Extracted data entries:
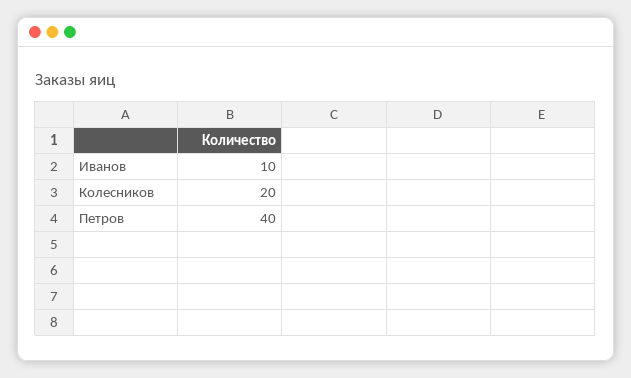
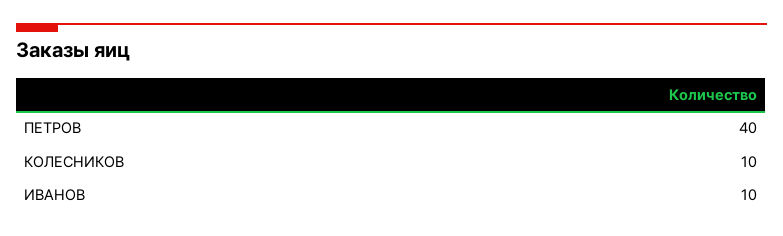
  {
    "Иванов": 10,
-   "Колесников": 20,
+   "Колесников": 10,
    "Петров": 40
  }

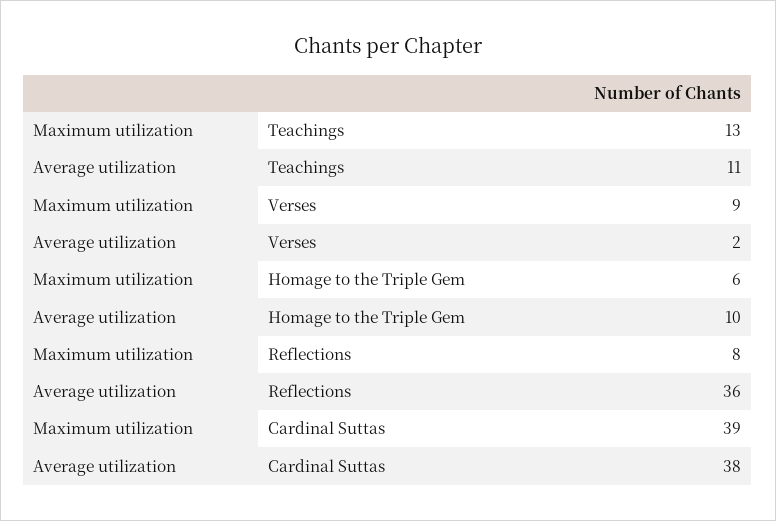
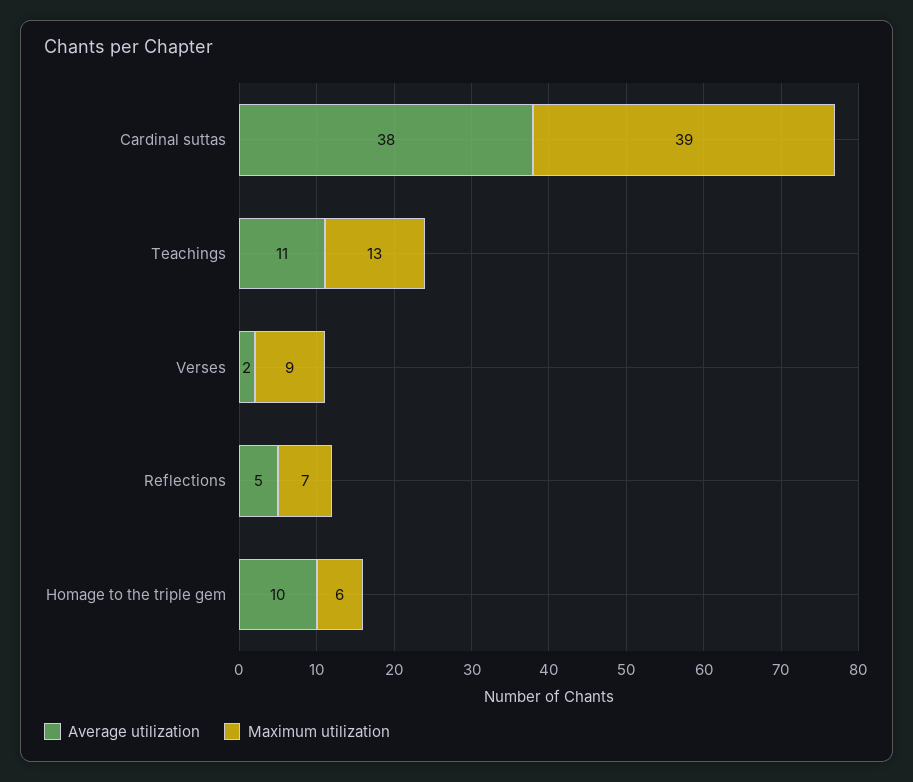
  {
    "Maximum utilization": {
      "Teachings": 13,
      "Verses": 9,
      "Homage to the Triple Gem": 6,
-     "Reflections": 8,
+     "Reflections": 7,
      "Cardinal Suttas": 39
    },
    "Average utilization": {
      "Teachings": 11,
      "Verses": 2,
      "Homage to the Triple Gem": 10,
-     "Reflections": 36,
+     "Reflections": 5,
      "Cardinal Suttas": 38
    }
  }

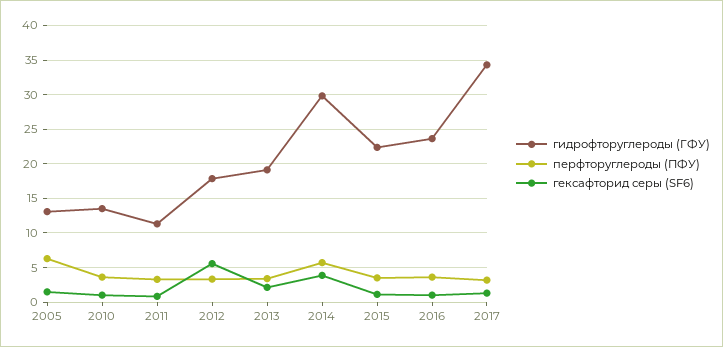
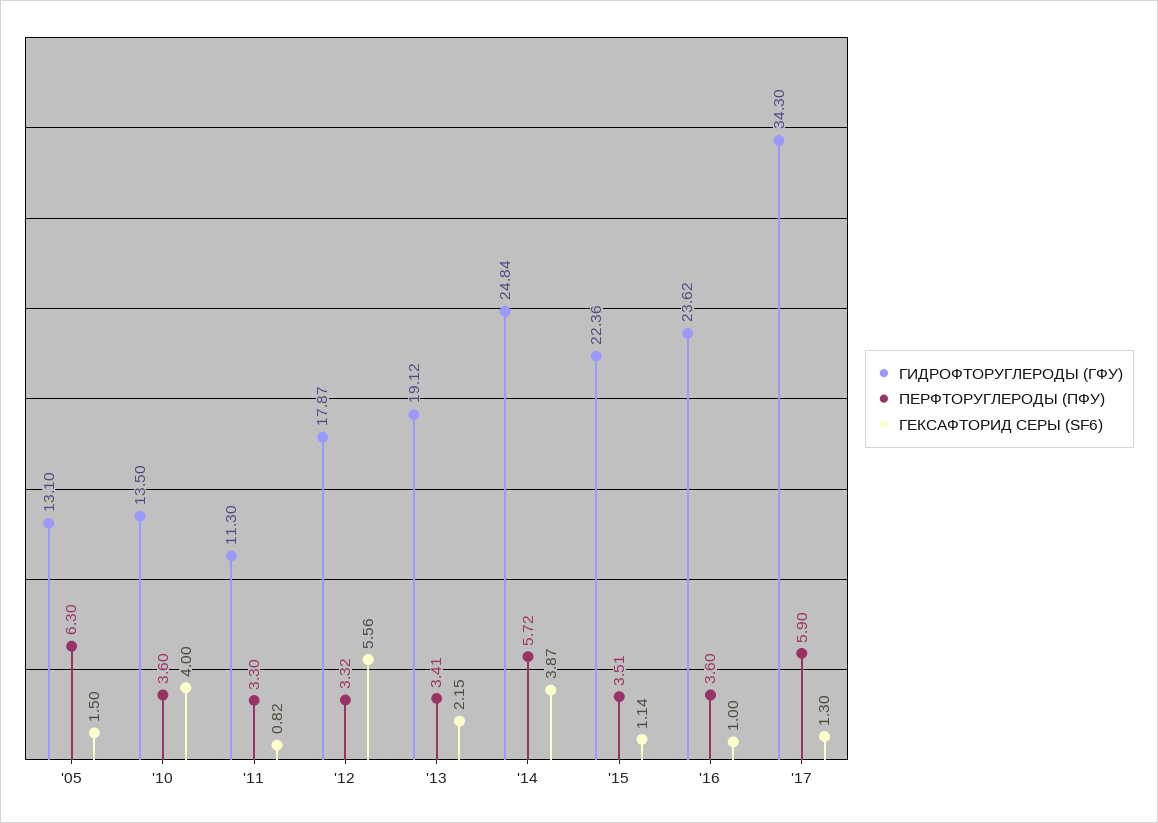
  {
    "гидрофторуглероды (ГФУ)": {
      "2005": 13.1,
      "2010": 13.5,
      "2011": 11.3,
      "2012": 17.87,
      "2013": 19.12,
-     "2014": 30,
+     "2014": 24.84,
      "2015": 22.36,
      "2016": 23.62,
      "2017": 34.3
    },
    "перфторуглероды (ПФУ)": {
      "2005": 6.3,
      "2010": 3.6,
      "2011": 3.3,
      "2012": 3.32,
      "2013": 3.41,
      "2014": 5.72,
      "2015": 3.51,
      "2016": 3.6,
-     "2017": 3
+     "2017": 5.9
    },
    "гексафторид серы (SF6)": {
      "2005": 1.5,
-     "2010": 1,
+     "2010": 4,
      "2011": 0.82,
      "2012": 5.56,
      "2013": 2.15,
      "2014": 3.87,
      "2015": 1.14,
      "2016": 1,
      "2017": 1.3
    }
  }

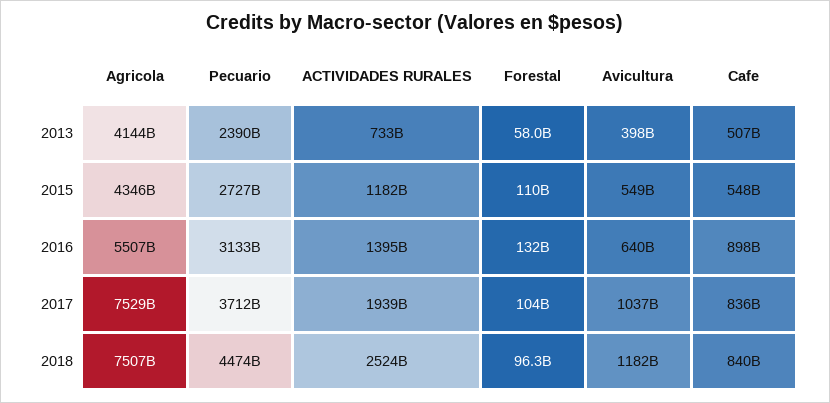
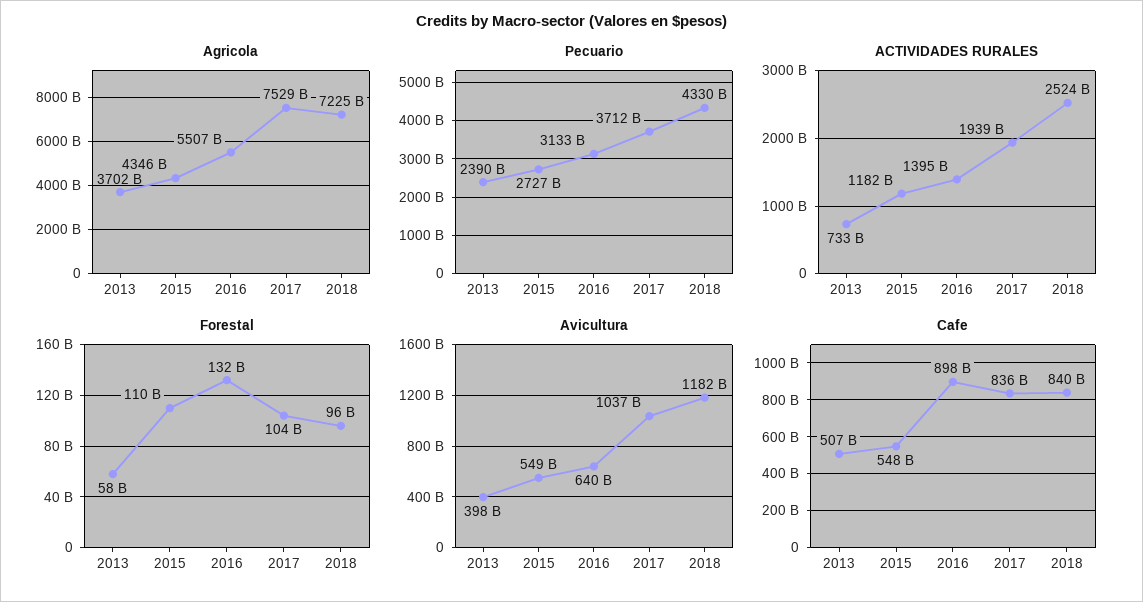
  {
    "Agricola": {
-     "2013": 4144000000000,
+     "2013": 3702000000000,
      "2015": 4346000000000,
      "2016": 5507000000000,
      "2017": 7529000000000,
-     "2018": 7507000000000
+     "2018": 7225000000000
    },
    "Pecuario": {
      "2013": 2390000000000,
      "2015": 2727000000000,
      "2016": 3133000000000,
      "2017": 3712000000000,
-     "2018": 4474000000000
+     "2018": 4330000000000
    },
    "ACTIVIDADES RURALES": {
      "2013": 733000000000,
      "2015": 1182000000000,
      "2016": 1395000000000,
      "2017": 1939000000000,
      "2018": 2524000000000
    },
    "Forestal": {
      "2013": 58000000000,
      "2015": 110000000000,
      "2016": 132000000000,
      "2017": 104000000000,
      "2018": 96300000000
    },
    "Avicultura": {
      "2013": 398000000000,
      "2015": 549000000000,
      "2016": 640000000000,
      "2017": 1037000000000,
      "2018": 1182000000000
    },
    "Cafe": {
      "2013": 507000000000,
      "2015": 548000000000,
      "2016": 898000000000,
      "2017": 836000000000,
      "2018": 840000000000
    }
  }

• _Job_: Copy all lines from the data that hold the word "utilization".

• _Answer box_:
    "Maximum utilization": {
    "Average utilization": {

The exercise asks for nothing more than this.